Wednesday, April 16, 2008

Zyrtec Telephone Pole Ad Campaign: Guerilla or Gorilla Marketing?

This morning, I posted a note about a Zyrtec print reminder ad (see "Zyrtec Reminder Print Ad -- Is It Legal?"), which seemed to be a follow-on to what Fard Johnmar called "a clever guerrilla marketing campaign once reserved for consumer packaged goods companies and underground musical acts."

The "guerrilla" aspect of this campaign involves hiring Zyrtec ad agency minions to nail flyers to telephone poles as illustrated in the print ad. Fard stepped out of his office in NYC and actually saw one of these flyers!

Of course, there are no telephone poles in NYC and the flyer Fard saw was attached to some scaffolding at a construction site.

I don't know about you, but I walk on the other side of the street from construction sites when I pedest in the Big Apple! You never know when the errant construction crane or bucket of cement is going to come tumbling down on you!

There ARE plenty of telephone poles out here in the suburbs, but I NEVER see anything posted on them. Except for teenagers crashing their cars into them, we suburbanites and country folk never get close and personal with telephone poles.

There are two things I'd like to know about such "clever guerilla marketing campaigns":
  • Who's the audience? Most people who can afford OTC Zyrtec are not cruising the streets taking phone numbers off flyers!
  • How much is McNeil paying riffraff to plaster our cities with this debris? Which brings me back to Jack Friday's question: Is it legal?
I suspect that pasting unauthorized ads on scaffolds and nailing them to telephone poles is definitely NOT legal in most US cities!

So, the print ad showing a flyer attached to a telephone pole IS legal, but the real-world notices that Fard is seeing are NOT legal! And the print ad tells us exactly who the culprit is!

P.S. If hundreds of these flyers were nailed to telephone poles and no-one in the media or blogosphere wrote about it, would it make a sound?
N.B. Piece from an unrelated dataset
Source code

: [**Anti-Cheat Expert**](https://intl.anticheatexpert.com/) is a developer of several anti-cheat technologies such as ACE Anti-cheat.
If hundreds of these flyers were nailed to telephone poles and not ALSO seen in full-page magazine ads and on TV DTC ads, would it make a sound?

4 comments:

  1. Anonymous5:54 PM

    At least in NYC this is one hundred percent illegal. I'm on the case on behalf of my block association and I won't rest until the proper enforcement authorities have swung into action.

    The very idea.

    ReplyDelete
  2. Anonymous1:21 AM

    This is an extreme and somewhat comical example, but there is no doubt that drug companies are looking to market to masses rather than docs especially as the medical profession seems to currently be up in arms over docs receiving a free lunch and a few pens.

    ReplyDelete
  3. I don't really know how appealing it is for them to have marketing on telephone poles. I think the reason they don't use the pole for multiple purposes is because of distractions. We don't want more teens driving into those poles than already are. But it's a great idea!